- WHAT THE TASK REQUIRES
Tally the lines in the data below that contain the string "изголовье", treating uppercase and lowercase letters as distinct, and give only the resulting number.

- DATA TO EXAMINE
-------

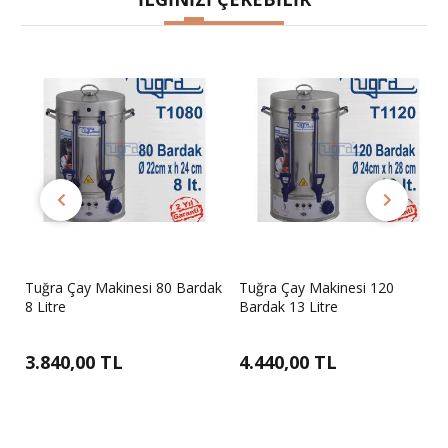
ak
Tuğra Çay Makinesi 80 Bardak
Tuğra Çay Makinesi 120
8 Litre
Bardak 13 Litre
3.840,00 TL
4.440,00 TL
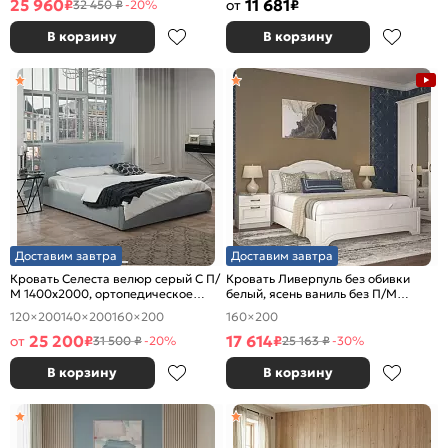
25 960
11 681
₽
от
₽
32 450 ₽
-20%
В корзину
В корзину
Доставим завтра
Доставим завтра
Кровать Селеста велюр серый С П/
Кровать Ливерпуль без обивки
М 1400x2000, ортопедическое
белый, ясень ваниль без П/М
основание, изголовье мягкое
1600x2000, изголовье жесткое
120×200
140×200
160×200
160×200
25 200
17 614
от
₽
₽
31 500 ₽
-20%
25 163 ₽
-30%
В корзину
В корзину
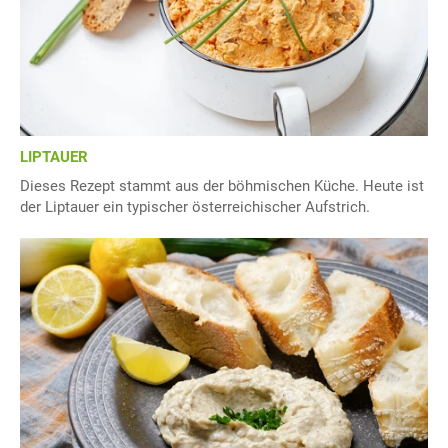
LIPTAUER
Dieses Rezept stammt aus der böhmischen Küche. Heute ist
der Liptauer ein typischer österreichischer Aufstrich.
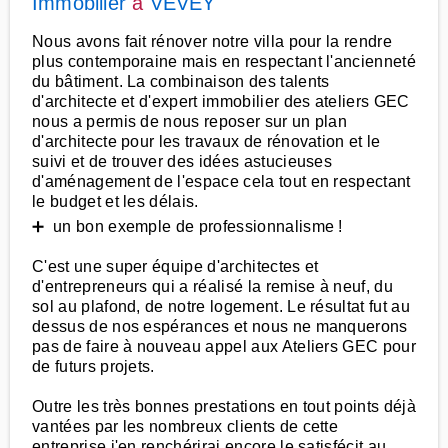
Immobilier
à
VEVEY
Nous avons fait rénover notre villa pour la rendre
plus contemporaine mais en respectant l'ancienneté
du bâtiment. La combinaison des talents
d'architecte et d'expert immobilier des ateliers GEC
nous a permis de nous reposer sur un plan
d'architecte pour les travaux de rénovation et le
suivi et de trouver des idées astucieuses
d'aménagement de l'espace cela tout en respectant
le budget et les délais.
➕ un bon exemple de professionnalisme !
C'est une super équipe d'architectes et
d'entrepreneurs qui a réalisé la remise à neuf, du
sol au plafond, de notre logement. Le résultat fut au
dessus de nos espérances et nous ne manquerons
pas de faire à nouveau appel aux Ateliers GEC pour
de futurs projets.
Outre les très bonnes prestations en tout points déjà
vantées par les nombreux clients de cette
entreprise j'en renchérirai encore le satisfécit au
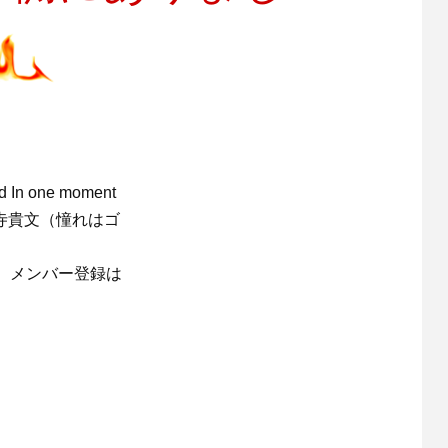
ed In one moment
＝ ＠西園寺貴文（憧れはゴ
。メンバー登録は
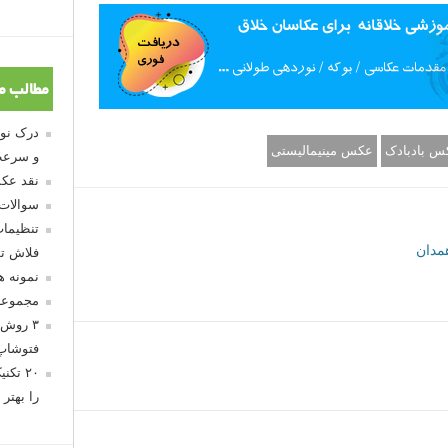
مطالب م
س بادبادک
عکس مینیمالیستی
و سرعت
نقد عکس
سوالات
تنظیمات
فلاش تو
نمونه 
مجموعه
۳ روش 
فتوشاپ
۲۰ تک
را بهتر 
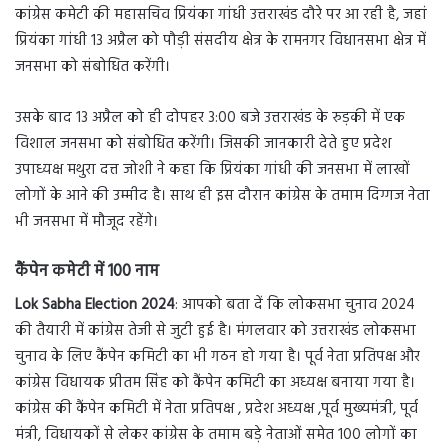
कांग्रेस कमेटी की महासचिव प्रियंका गांधी उत्तराखंड दौरे पर आ रही है, जहां
प्रियंका गांधी 13 अप्रैल को पौड़ी संसदीय क्षेत्र के रामनगर विधानसभा क्षेत्र में
जनसभा को संबोधित करेंगी।
उसके बाद 13 अप्रैल को ही दोपहर 3:00 बजे उत्तराखंड के रुड़की में एक
विशाल जनसभा को संबोधित करेंगी। जिसकी जानकारी देते हुए प्रदेश
उपाध्यक्ष मथुरा दत्त जोशी ने कहा कि प्रियंका गांधी की जनसभा में लाखों
लोगों के आने की उम्मीद है। साथ ही इस दौरान कांग्रेस के तमाम दिग्गज नेता
भी जनसभा में मौजूद रहेंगे।
कैंपेन कमेटी में 100 नाम
Lok Sabha Election 2024
: आपको बता दें कि लोकसभा चुनाव 2024
की तैयारी में कांग्रेस तेजी से जुटी हुई है। मंगलवार को उत्तराखंड लोकसभा
चुनाव के लिए कैंपेन कमिटी का भी गठन हो गया है। पूर्व नेता प्रतिपक्ष और
कांग्रेस विधायक प्रीतम सिंह को कैंपेन कमिटी का अध्यक्ष बनाया गया है।
कांग्रेस की कैंपेन कमिटी में नेता प्रतिपक्ष , प्रदेश अध्यक्ष ,पूर्व मुख्यमंत्री, पूर्व
मंत्री, विधायकों से लेकर कांग्रेस के तमाम बड़े नेताओं समेत 100 लोगों का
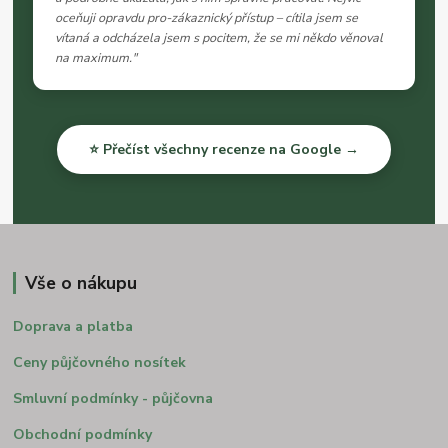
oceňuji opravdu pro-zákaznický přístup – cítila jsem se
vítaná a odcházela jsem s pocitem, že se mi někdo věnoval
na maximum."
⭐ Přečíst všechny recenze na Google →
Vše o nákupu
Doprava a platba
Ceny půjčovného nosítek
Smluvní podmínky - půjčovna
Obchodní podmínky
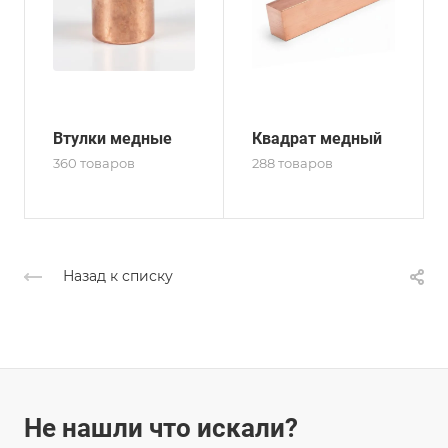
Втулки медные
Квадрат медный
360 товаров
288 товаров
Назад к списку
Не нашли что искали?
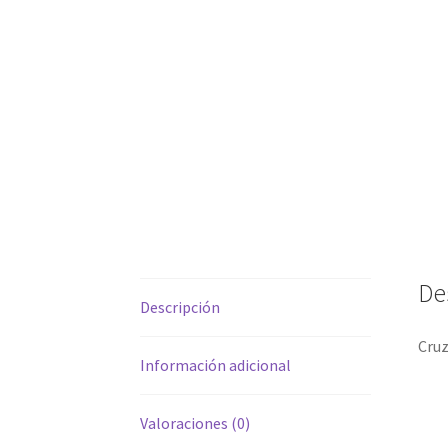
De
Descripción
Cruz
Información adicional
Valoraciones (0)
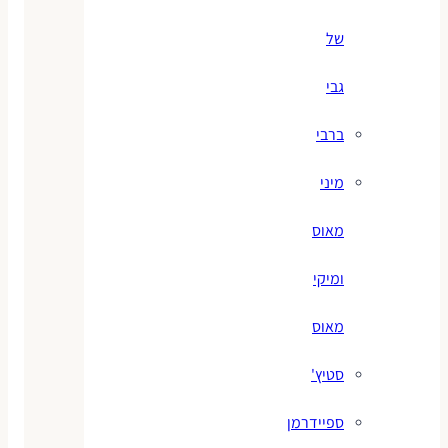
של
גבי
ברבי
מיני
מאוס
ומיקי
מאוס
סטיץ'
ספיידרמן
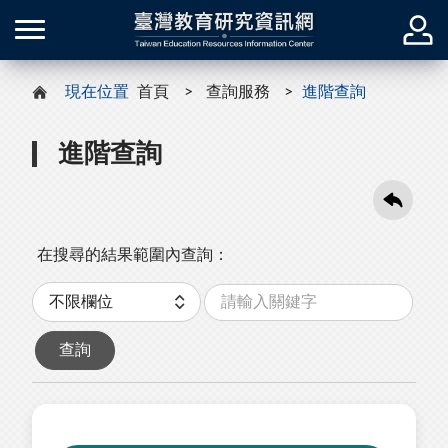
現在位置
首頁
查詢服務
進階查詢
進階查詢
在搜尋的結果範圍內查詢：
關
分
鍵
類
字
查詢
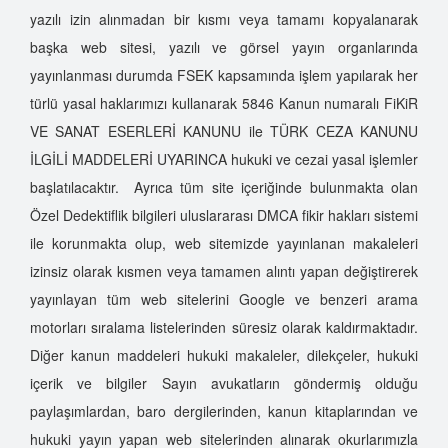
Dedektiflik Kursu
yazılı izin alınmadan bir kısmı veya tamamı kopyalanarak
İzmir Özel Dedektiflik Hizmetleri
başka web sitesi, yazılı ve görsel yayın organlarında
Dedektiflik Şirketi
yayınlanması durumda FSEK kapsamında işlem yapılarak her
Özel Dedektiflik Seçimi
türlü yasal haklarımızı kullanarak 5846 Kanun numaralı FiKiR
Özel Dedektifliğin Akademik Eğitimi
VE SANAT ESERLERİ KANUNU ile TÜRK CEZA KANUNU
İzmir Özel Dedektiflik A.Ş.
İLGİLİ MADDELERİ UYARINCA hukuki ve cezai yasal işlemler
Kimler Özel Dedektif Olabilir?
başlatılacaktır. Ayrıca tüm site içeriğinde bulunmakta olan
Özel Dedektiflik Eğitimi
Özel Dedektiflik bilgileri uluslararası DMCA fikir hakları sistemi
Özel Dedektiflik Hizmet Türleri
ile korunmakta olup, web sitemizde yayınlanan makaleleri
Sahte Dedektiflere Dikkat
izinsiz olarak kısmen veya tamamen alıntı yapan değiştirerek
Özel Hayatın Gizliliğini İhlal Suçu Nasıl Oluşur?
yayınlayan tüm web sitelerini Google ve benzeri arama
Sahte Özel Dedektiflerin Çalışma Şekilleri
motorları sıralama listelerinden süresiz olarak kaldırmaktadır.
Türkiye'de Özel Dedektiflik
Diğer kanun maddeleri hukuki makaleler, dilekçeler, hukuki
Kimler Dedektif Olabilir?
içerik ve bilgiler Sayın avukatların göndermiş olduğu
paylaşımlardan, baro dergilerinden, kanun kitaplarından ve
Özel Dedektif Tutmak Suç Mu?
hukuki yayın yapan web sitelerinden alınarak okurlarımızla
Özel Dedektif Olmak İçin Neler Gerekir?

-------

- ANSWER TO THIS PROBLEM
2